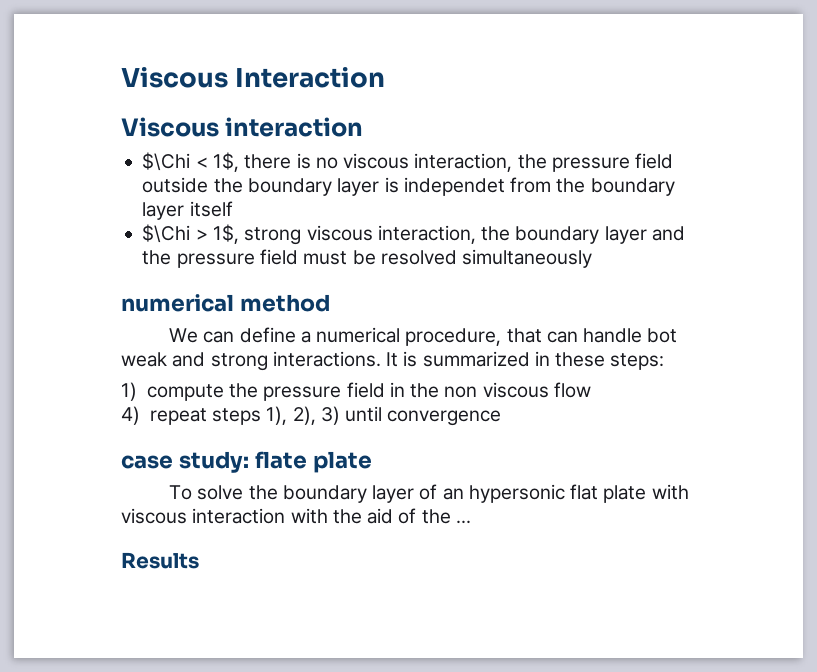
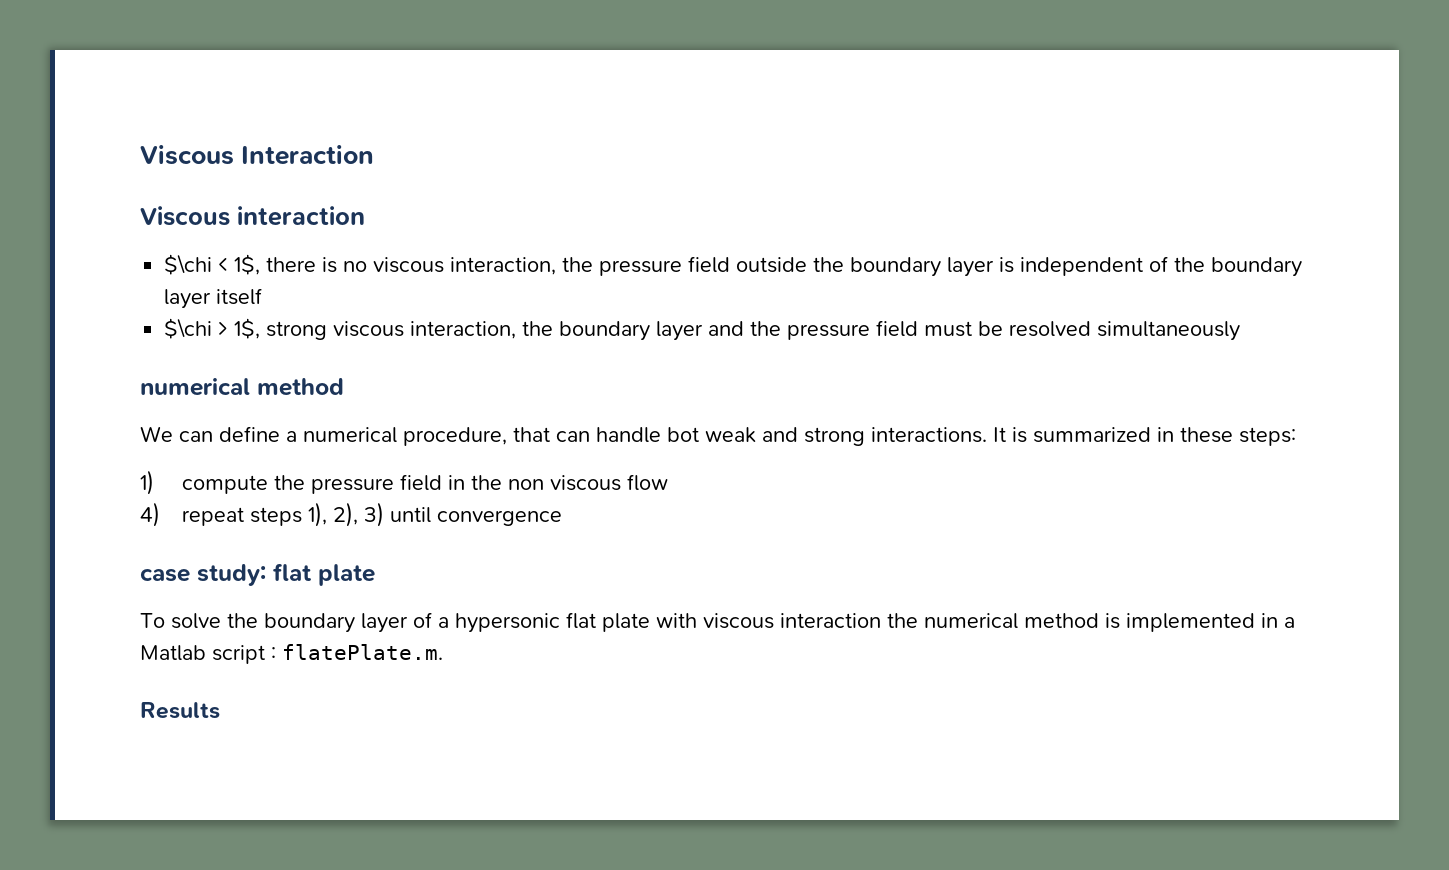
[142,152,191,171] $\Chi -> [164,254,213,275] $\chi
[403,177,552,196] independet from -> [1020,256,1169,276] independent of
[142,224,191,243] $\Chi -> [164,318,213,339] $\chi
[254,451,307,469] flate -> [273,563,312,581] flat
[442,488,464,500] an -> [438,617,449,628] a
[290,508,471,524] with the aid of the ... -> [887,613,1295,632] [140,644,443,664] the numerical method is implemented in a Matlab script : flatePlate.m.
• • • •
Return all the material exactly, pictures excluded.

[142,152,191,171] $\Chi -> [164,254,213,275] $\chi
[403,177,552,196] independet from -> [1020,256,1169,276] independent of
[142,224,191,243] $\Chi -> [164,318,213,339] $\chi
[254,451,307,469] flate -> [273,563,312,581] flat
[442,488,464,500] an -> [438,617,449,628] a
[290,508,471,524] with the aid of the ... -> [887,613,1295,632] [140,644,443,664] the numerical method is implemented in a Matlab script : flatePlate.m.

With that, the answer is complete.